Letter from Europe

200 years of summer holidays

Issue no. 2012/21

Summary

The thrice-daily local bus service from Altenberg to Teplice is a blessing for cross-border travellers. The bus crosses the mountains that define the border between Saxony and Bohemia. When we rode this route last Thursday, there were just five passengers on the lunchtime bus. The half-hour journey rolls back through two hundred years of history and is a link between two worlds.

Dear fellow travellers

The thrice-daily local bus service from Altenberg to Teplice is a blessing for cross-border travellers. The bus crosses the mountains that define the border between Saxony and Bohemia. When we rode this route last Thursday, there were just five passengers on the lunchtime bus. The half-hour journey rolls back through two hundred years of history and is a link between two worlds. Altenberg is distinctly a place of the hills; its vernacular architecture is pseudo-Alpine with lots of impressive wooden gables and window boxes overflowing with geraniums. All very German. As a lady waiting as the bus-stop observed, Altenberg is "much like Bavaria but without the Bavarians."
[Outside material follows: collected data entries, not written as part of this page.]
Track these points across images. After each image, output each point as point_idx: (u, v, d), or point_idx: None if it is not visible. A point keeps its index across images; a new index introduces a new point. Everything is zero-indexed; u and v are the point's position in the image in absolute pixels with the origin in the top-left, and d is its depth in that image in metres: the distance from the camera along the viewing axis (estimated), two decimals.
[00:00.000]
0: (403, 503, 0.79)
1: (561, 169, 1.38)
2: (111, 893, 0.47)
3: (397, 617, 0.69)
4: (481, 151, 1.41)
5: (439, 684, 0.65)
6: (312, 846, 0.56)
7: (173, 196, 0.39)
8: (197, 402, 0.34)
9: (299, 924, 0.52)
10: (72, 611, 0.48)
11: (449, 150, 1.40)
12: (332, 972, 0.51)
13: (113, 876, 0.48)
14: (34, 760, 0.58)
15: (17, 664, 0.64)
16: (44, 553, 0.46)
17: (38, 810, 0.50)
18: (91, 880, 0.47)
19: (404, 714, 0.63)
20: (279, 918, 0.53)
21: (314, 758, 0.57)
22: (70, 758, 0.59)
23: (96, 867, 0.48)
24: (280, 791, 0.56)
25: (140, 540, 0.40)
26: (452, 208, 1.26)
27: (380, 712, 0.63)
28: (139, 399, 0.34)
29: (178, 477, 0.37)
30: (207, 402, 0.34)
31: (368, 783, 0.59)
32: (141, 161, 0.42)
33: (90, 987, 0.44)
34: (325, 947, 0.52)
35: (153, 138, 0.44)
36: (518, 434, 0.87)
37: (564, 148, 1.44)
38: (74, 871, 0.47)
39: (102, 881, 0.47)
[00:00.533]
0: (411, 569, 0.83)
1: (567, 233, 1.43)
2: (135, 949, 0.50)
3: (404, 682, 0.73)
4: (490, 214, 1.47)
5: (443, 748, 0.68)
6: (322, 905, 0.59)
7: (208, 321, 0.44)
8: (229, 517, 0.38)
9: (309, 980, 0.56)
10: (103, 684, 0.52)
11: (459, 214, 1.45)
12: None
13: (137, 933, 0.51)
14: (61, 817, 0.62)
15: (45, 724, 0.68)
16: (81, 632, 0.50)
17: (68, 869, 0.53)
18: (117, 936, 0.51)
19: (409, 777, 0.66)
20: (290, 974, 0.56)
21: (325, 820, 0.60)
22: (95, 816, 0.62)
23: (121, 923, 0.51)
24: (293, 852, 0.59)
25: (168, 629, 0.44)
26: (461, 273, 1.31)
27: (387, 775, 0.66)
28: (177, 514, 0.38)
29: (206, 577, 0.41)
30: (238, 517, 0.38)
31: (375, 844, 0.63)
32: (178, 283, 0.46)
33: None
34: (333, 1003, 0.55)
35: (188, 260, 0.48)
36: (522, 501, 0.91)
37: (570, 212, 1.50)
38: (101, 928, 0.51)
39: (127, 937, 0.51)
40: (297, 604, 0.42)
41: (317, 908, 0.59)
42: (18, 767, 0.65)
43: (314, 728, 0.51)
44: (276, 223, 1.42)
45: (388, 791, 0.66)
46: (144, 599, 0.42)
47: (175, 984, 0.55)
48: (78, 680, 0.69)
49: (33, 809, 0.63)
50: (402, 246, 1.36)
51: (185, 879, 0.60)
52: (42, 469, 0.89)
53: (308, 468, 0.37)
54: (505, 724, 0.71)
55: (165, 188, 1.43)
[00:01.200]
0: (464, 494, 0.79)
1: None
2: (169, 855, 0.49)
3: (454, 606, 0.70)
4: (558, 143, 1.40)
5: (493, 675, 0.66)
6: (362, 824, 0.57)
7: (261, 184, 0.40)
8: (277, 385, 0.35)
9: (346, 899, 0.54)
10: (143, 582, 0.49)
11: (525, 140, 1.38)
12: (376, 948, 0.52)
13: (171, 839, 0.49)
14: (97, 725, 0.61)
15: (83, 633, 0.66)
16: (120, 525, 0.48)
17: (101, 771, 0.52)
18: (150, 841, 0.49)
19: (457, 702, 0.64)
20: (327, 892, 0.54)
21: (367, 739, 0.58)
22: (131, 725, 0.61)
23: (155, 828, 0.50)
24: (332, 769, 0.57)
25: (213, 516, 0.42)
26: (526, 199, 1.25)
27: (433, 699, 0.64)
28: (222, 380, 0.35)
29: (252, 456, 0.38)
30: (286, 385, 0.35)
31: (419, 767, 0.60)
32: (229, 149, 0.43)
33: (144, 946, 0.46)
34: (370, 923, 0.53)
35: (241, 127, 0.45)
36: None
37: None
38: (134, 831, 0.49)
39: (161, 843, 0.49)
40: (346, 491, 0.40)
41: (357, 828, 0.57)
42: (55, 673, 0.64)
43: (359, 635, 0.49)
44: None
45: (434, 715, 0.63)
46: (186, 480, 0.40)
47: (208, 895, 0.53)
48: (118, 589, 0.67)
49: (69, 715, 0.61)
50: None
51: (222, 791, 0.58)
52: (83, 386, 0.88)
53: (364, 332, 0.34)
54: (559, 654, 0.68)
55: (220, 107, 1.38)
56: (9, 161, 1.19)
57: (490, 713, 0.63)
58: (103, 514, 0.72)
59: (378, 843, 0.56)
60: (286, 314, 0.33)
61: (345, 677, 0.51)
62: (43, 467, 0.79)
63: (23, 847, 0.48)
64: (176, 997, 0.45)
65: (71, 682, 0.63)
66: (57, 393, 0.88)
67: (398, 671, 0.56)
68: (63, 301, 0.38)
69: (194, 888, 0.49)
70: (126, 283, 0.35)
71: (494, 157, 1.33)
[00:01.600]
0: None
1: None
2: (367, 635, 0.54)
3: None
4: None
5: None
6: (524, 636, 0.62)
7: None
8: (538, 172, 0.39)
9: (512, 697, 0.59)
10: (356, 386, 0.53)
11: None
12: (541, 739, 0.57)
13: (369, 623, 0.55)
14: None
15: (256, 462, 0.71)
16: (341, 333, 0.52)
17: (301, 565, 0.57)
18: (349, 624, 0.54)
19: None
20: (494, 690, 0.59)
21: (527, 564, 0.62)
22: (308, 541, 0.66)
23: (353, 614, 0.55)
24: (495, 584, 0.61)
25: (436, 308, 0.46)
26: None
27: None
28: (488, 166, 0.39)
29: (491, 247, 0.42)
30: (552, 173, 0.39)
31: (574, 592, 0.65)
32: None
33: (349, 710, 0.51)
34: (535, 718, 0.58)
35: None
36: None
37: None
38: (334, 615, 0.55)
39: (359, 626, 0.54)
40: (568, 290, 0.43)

Teplice, just seventeen kilometres to the south and on the Czech side of the border, has seen better days. Atlantes, caryatids and peeling kaisergelb replace the geraniums of Altenberg.

Teplice oozes faded Habsburg style, and has a palpable sense of a place that has somehow lost its way. It is all the more interesting for that. "Yes, we know that most visitors head straight for Bohemia's more celebrated spa towns," said a waiter as he served tea to us - the only customers - at the Prince de Ligne. If you are in any doubt as to Teplice's erstwhile credentials as a stopover on the European spa circuit, the smattering of French and Russian names are a strong reminder.

We set off to take the waters, following the waiter's directions to the source primaire. What was once a torrent is nowadays no more than a dribble, surrounded by multi-lingual warnings that the Teplice spa water is strictly not to be drunk.

Beethoven in Bohemia

Times have changed since Beethoven regularly came to Teplice on holiday. It was a congenial spot to while away a summer break. And the town attracted such a distinguished crowd of well-connected visitors that July in Teplice was never boring. Indeed, two hundred years ago today, Goethe made the third and last of three visits to Beethoven in Teplice. The two men had met the first time the previous week but the mutually positive first impressions did not last. After their 23 July 1812 encounter, Goethe remarked to a friend that Beethoven's impressive talent was undermined by his "tumultuous personality."

The Beethoven card is played to good effect in Teplice nowadays. In a town that has no modern celebrities, history always comes in handy. And in the spa quarter of Teplice, hardly a building does not claim some Beethoven connection. The town's roll call of distinguished visitors includes emperors and tsars. Metternich was a Teplice regular, using the spa resort more for politics than relaxation - indeed the town in Bohemia was a good spot to meet European leaders who might sign up to Metternich's anti-Napoleonic alliance.

Serendipitous discoveries

None of those distinguished visitors who helped shape star-studded Teplice summers of yesteryear arrived, as we did, on the local bus from Germany. And none left, as we did, on the slow train that meanders through the Bohemian hills. We wandered without a guidebook and learnt a lot. Slow travel at its best. We chanced on a castle where Casanova once worked as a librarian. We found a little Orthodox church. And, in a small village in the hills, we found the one-time home of a Czech mathematician. "He was so clever," said a lady laden down with shopping, "that he even swapped letters with Einstein."

In our slow circuit through the hills, we took buses, boats, trams and trains. And we concluded our journey yesterday afternoon, walking back across the border from the Czech Republic to Germany in the Elbe Valley. We enjoyed the Sunday afternoon sunshine, walking north. There were a few boats on the river and all around the towering sandstone turrets of the hills. Erosion can be a marvellous architect, producing in that region fabulous crenellated ridges. By the bank of the river, we chanced on a sign explaining that two hundred years ago this month, the German artist Caspar David Friedrich had walked that very route, along the way making pencil sketches that later formed the basis for some of his most well-known paintings.

We tend on the whole not to go in for celebrity tourism. Yet there was a certain sense of satisfaction in knowing that two hundred years ago this very week, when Napoleon's forces were busy marching east to Moscow, back in central Europe summer holidays were still taking place as normal.